The plaintiff was, in fact, engaged in the business of conducting a lumber yard, under an agreement with Garwood that the latter should have the entire charge and management of the business, and for his services Garwood was to have one-half of the profits. He was to sell the lumber, defray the expenses of the business, carting, a man to handle the lumber and the inspection of it, and these expenses attending the sale were to be by him taken out of the receipts. He fixed the price of lumber sold to purchasers, and was authorized to give discounts. He settled the accounts for lumber sold and receipted bills; in short, as manager, transacted the entire business. He had authority, without the plaintiff’s personal supervision, to receive and pay out moneys in the transaction of the business. He remitted to the plaintiff by his own and customers’ checks.

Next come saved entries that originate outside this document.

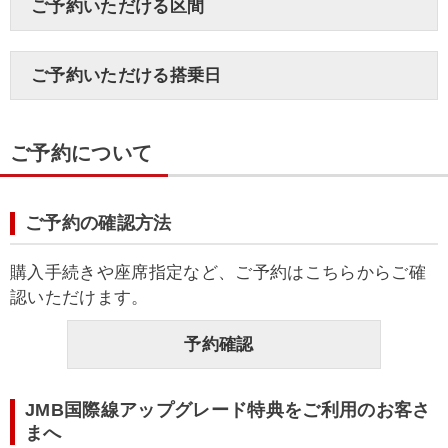
ご予約いただける区間
ご予約いただける搭乗日
ご予約について
ご予約の確認方法
購入手続きや座席指定など、ご予約はこちらからご確
認いただけます。
予約確認
JMB国際線アップグレード特典をご利用のお客さ
まへ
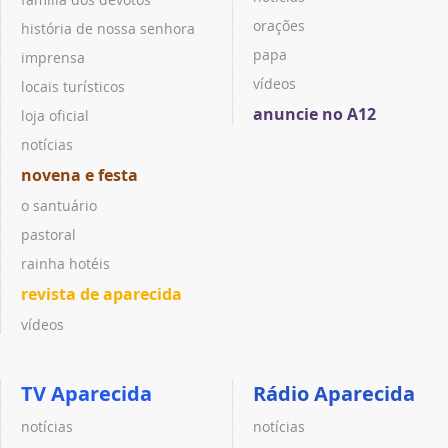
orações
história de nossa senhora
papa
imprensa
vídeos
locais turísticos
anuncie no A12
loja oficial
notícias
novena e festa
o santuário
pastoral
rainha hotéis
revista de aparecida
vídeos
TV Aparecida
Rádio Aparecida
notícias
notícias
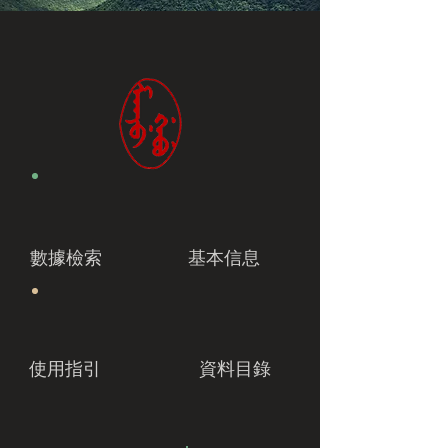
數據檢索
基本信息
使用指引
資料目錄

And under their agreement he had the right to retain out of the .avails of the sales for his own use such parts thereof as represented his half of the profits.

It seems to me upon this state of facts, furnished by the testimony of the plaintiff as a witness upon the trial, that the question here is one of power. If Garwood had authority to receive and disburse moneys in the conduct of the business, he had power to reduce to cash the avails of' lumber sold in whatever form received; that the authority carried with it, or included in it, as an incident, all the powers necessary as means to effectuate the purposes for which it was created. (Story Agency, §§ 58, 97.) This, in effect, was the rule applied in the case of Sage v. Burton (84 Hun, 267). There it was left to the jury to find whether or not- the plaintiff Sage told the defendant in the presence and hearing of Abbott, the agent, before the transaction in question, that his dealings with the plain*518tiffs’ firm must be with Abbott, and. having so found it was held that the indorsement of the name of the firm by Abbott upon a check delivered to him by the defendant in settlement of his account bound the plaintiffs; that the payment of the check discharged the defendant from liability to his creditors; that any misappropriation by Abbott was at the risk of the party who set him in motion and put it in his power to perpetrate the wrong. The case of Sage v. Burton was followed in Allen v. Tarrant & Co. (7 App. Div. 172).

The jury having arrived at a correct result, the judgment is right and should be affirmed.